13th President of the University of Southern Maine
- In office July 1, 2015 – June 30, 2022
- Preceded by: David Flanagan (interim)
- Succeeded by: Jacqueline Edmondson

98th Speaker of the Maine House of Representatives
- In office December 2006 – December 3, 2008
- Preceded by: John G. Richardson
- Succeeded by: Hannah Pingree

Member of the Maine House of Representatives from the 115th district
- In office 2000–2008
- Succeeded by: Jon Hinck

Personal details
- Born: April 2, 1961 (age 65) Bath, Maine, U.S.
- Party: Democratic
- Spouse: Leslie Appelbaum
- Children: Kiernan Cummings, Skyler Cummings
- Education: Ohio Wesleyan Brown University Harvard University University of Pennsylvania
- Profession: Economist, Politician

= Glenn Cummings =

American politician

Glenn A. Cummings was a Democratic member of the Maine House of Representatives, representing the state's 115th district. He served from 2000 to 2008, including one term as the Speaker of the House, and was termed out of office in 2008. In 2000, when he first ran for the District 115 seat, Cummings became the first candidate in Maine history to qualify for public financing under Maine's new "Clean Elections" law. In 2009, Cummings was appointed deputy assistant secretary for the Office of Vocational & Adult Education. Cummings worked for the Goodwill Hinckley School in Fairfield, Maine as president and executive director.

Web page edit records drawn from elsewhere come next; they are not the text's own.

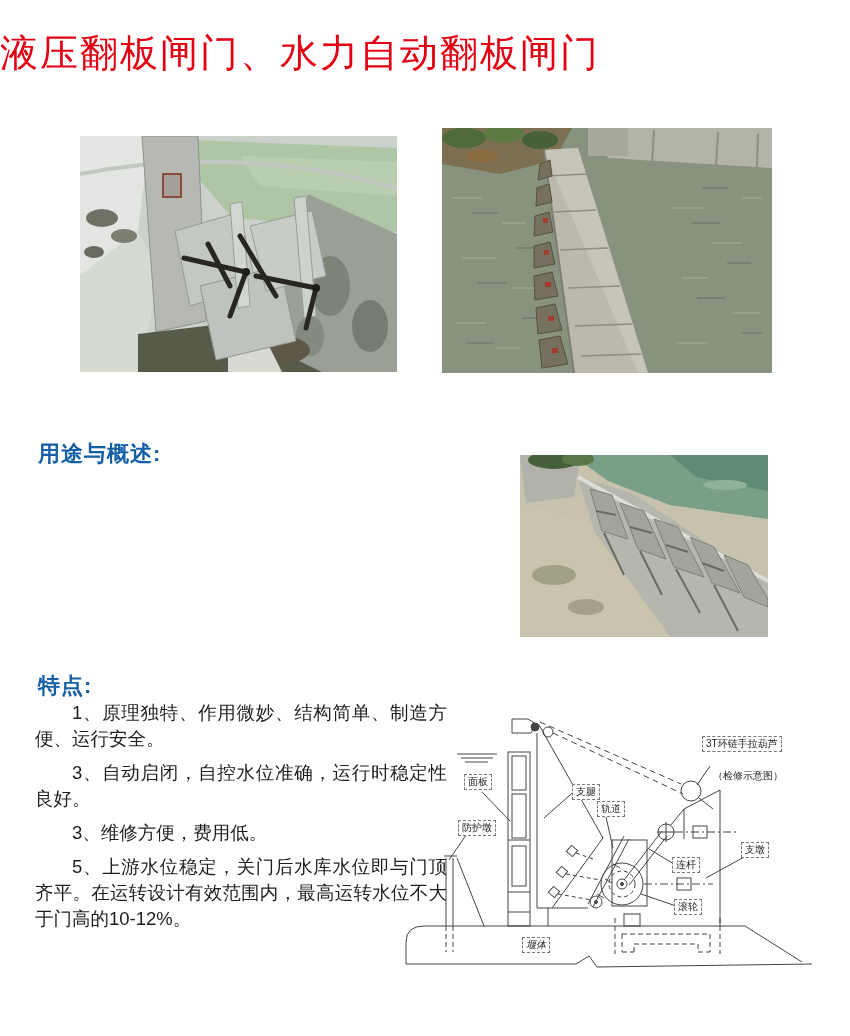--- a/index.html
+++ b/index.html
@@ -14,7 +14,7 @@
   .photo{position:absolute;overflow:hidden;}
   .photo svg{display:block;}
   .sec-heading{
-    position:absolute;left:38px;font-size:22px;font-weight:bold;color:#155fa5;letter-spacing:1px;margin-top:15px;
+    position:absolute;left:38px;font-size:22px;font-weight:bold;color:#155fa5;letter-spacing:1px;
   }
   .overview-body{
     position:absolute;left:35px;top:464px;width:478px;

On September 2, 2014, University of Maine System Chancellor James H. Page announced Cummings' appointment as interim president of the University of Maine at Augusta, succeeding Allyson Hughes Handley, Ed.D.

On May 21, 2015, Page announced Cummings would become the 13th president of the University of Southern Maine, effective July 1, 2015.

On October 5, 2021, Cummings announced he would be stepping down as president on June 30, 2022. He will remain at the university as faculty.